Then Tom loses his job, and all at once the house seems made of flimsy cards that the merest breath could topple. Crisis piles on crisis: Jake's wife leaves him, and his business is doing so poorly that he and his infant daughter move in with Annie and Tom. The income from Tom's mother's investments dwindles with the recession, and this irascible, lonely woman (paging Maggie Smith!) also takes up residence. Somehow a stray dog joins the household, too. Suddenly, the Nicholsons have three generations under one roof, the sort of sprawling, archaic family arrangement that was supposed to have become obsolete.
The eventful plot, alternating among the principal characters' points of view, finds Tom sunk in depression from the loss of his beloved career; Jake fighting for custody of his child; and Emily, whining all the while, looking for a job instead of writing a WUTHERING HEIGHTS for the 21st century. Annie --- who, like all Buchan's smart, likable fictional wives, manages to be heroic but not unpleasantly saintly, angry but not bitter --- struggles to hold it all together.

- ENTRIES SHOWN
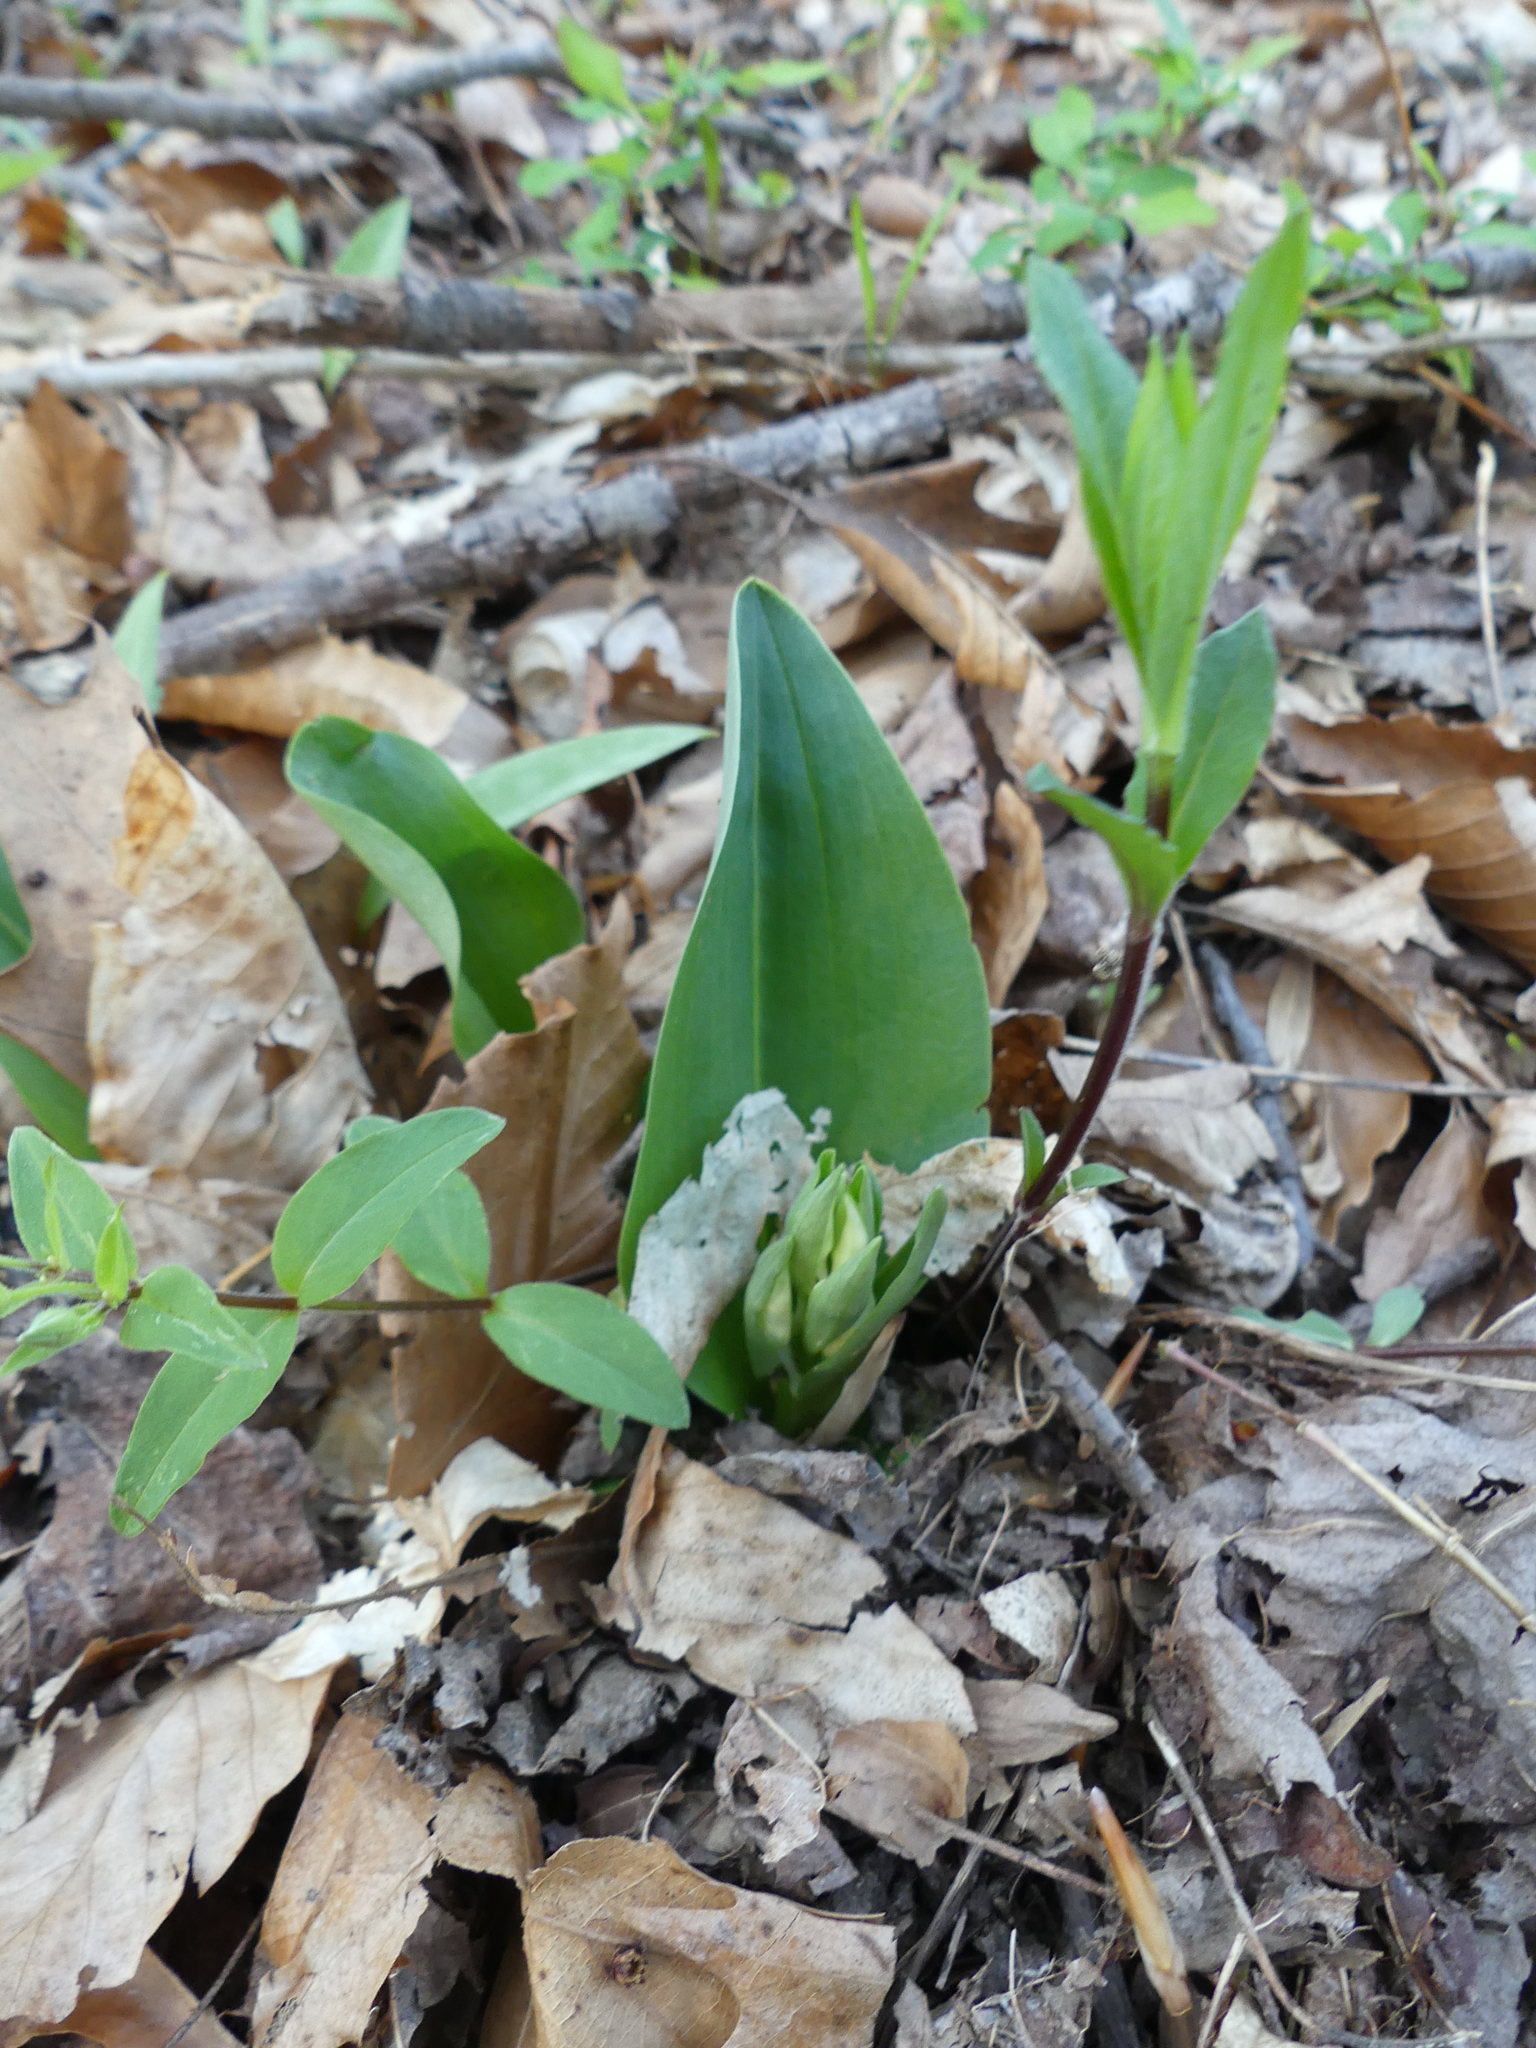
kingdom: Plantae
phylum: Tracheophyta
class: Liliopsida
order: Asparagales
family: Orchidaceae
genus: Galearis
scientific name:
--
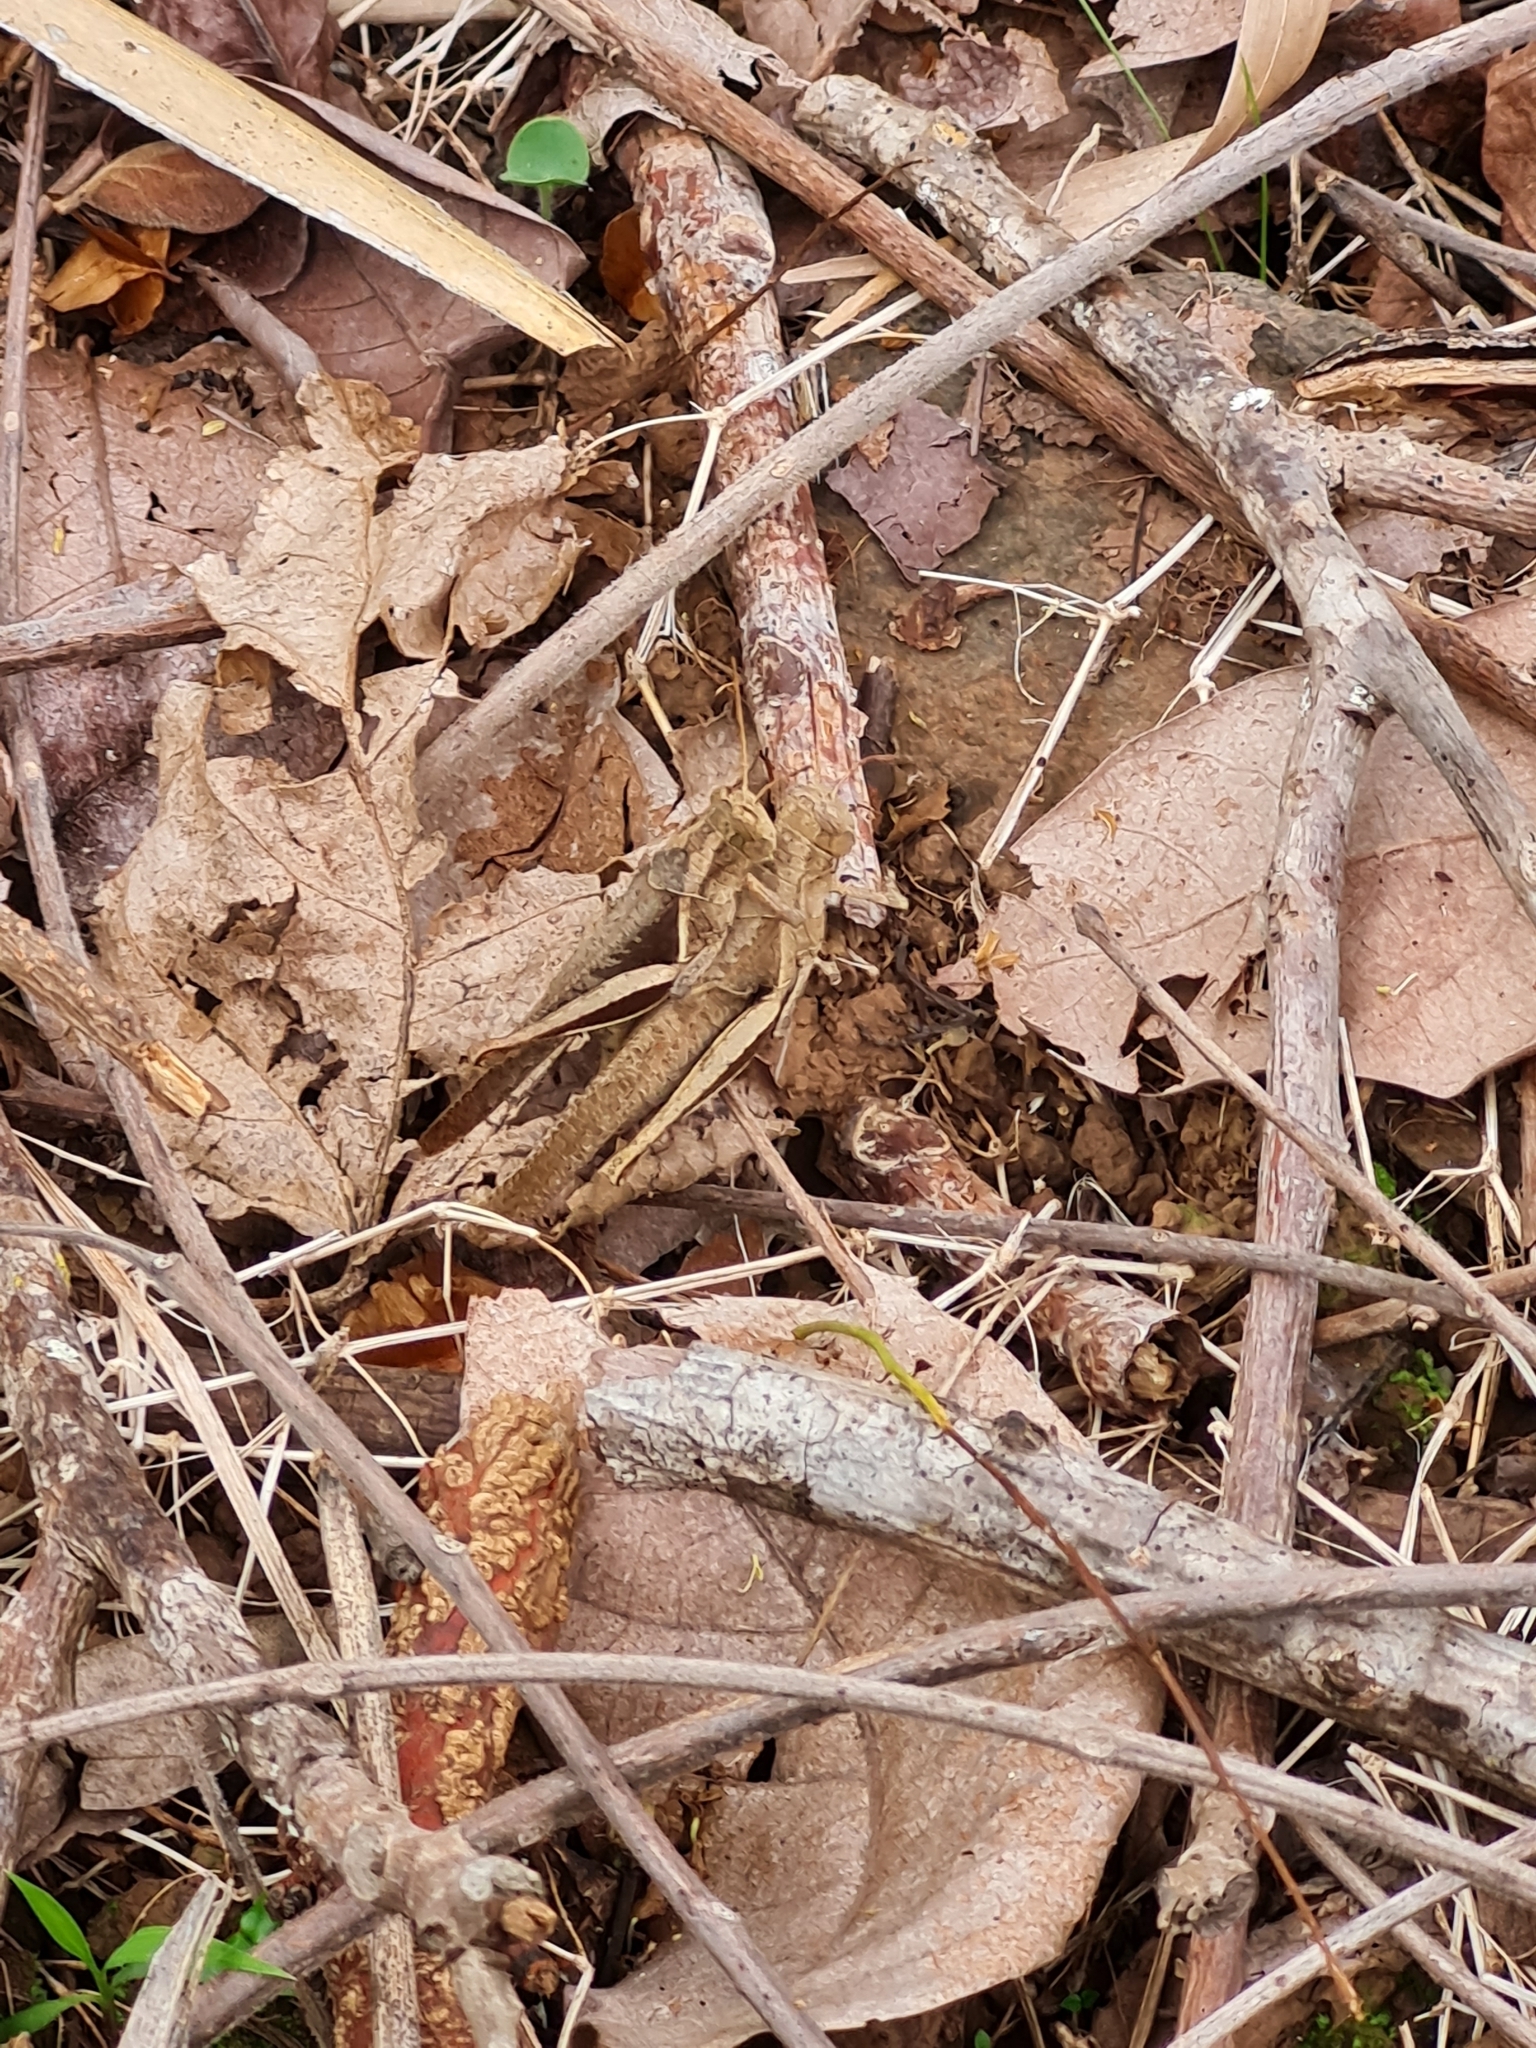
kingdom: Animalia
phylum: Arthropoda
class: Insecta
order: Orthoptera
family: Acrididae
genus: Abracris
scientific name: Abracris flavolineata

- REQUIRED TASKS
(1) Answer these questions from the book review:
(a) What does Tom lose at the start of the review?
(b) Who moves in with Annie and Tom together with Jake?
(c) What is Jake fighting for?
(2) From the book review, copy the passage starting at "The eventful plot, alternating" and ending at "it all together.".
(3) Rewrite the paragraph of the book review that begins "The eventful plot" in a shorter form, keeping its main facts.
Leave the rows out of your work here.

- ANSWERS BY TASK
(1)
(a) His job.
(b) His infant daughter.
(c) Custody of his child.

(2)
The eventful plot, alternating among the principal characters' points of view, finds Tom sunk in depression from the loss of his beloved career; Jake fighting for custody of his child; and Emily, whining all the while, looking for a job instead of writing a WUTHERING HEIGHTS for the 21st century. Annie --- who, like all Buchan's smart, likable fictional wives, manages to be heroic but not unpleasantly saintly, angry but not bitter --- struggles to hold it all together.

(3) The plot alternates among the main characters' points of view. Tom is depressed after losing the career he loved. Jake fights for custody of his child. Emily whines while looking for a job instead of writing a WUTHERING HEIGHTS for the 21st century. Annie, heroic but not unpleasantly saintly and angry but not bitter like all of Buchan's fictional wives, struggles to hold everything together.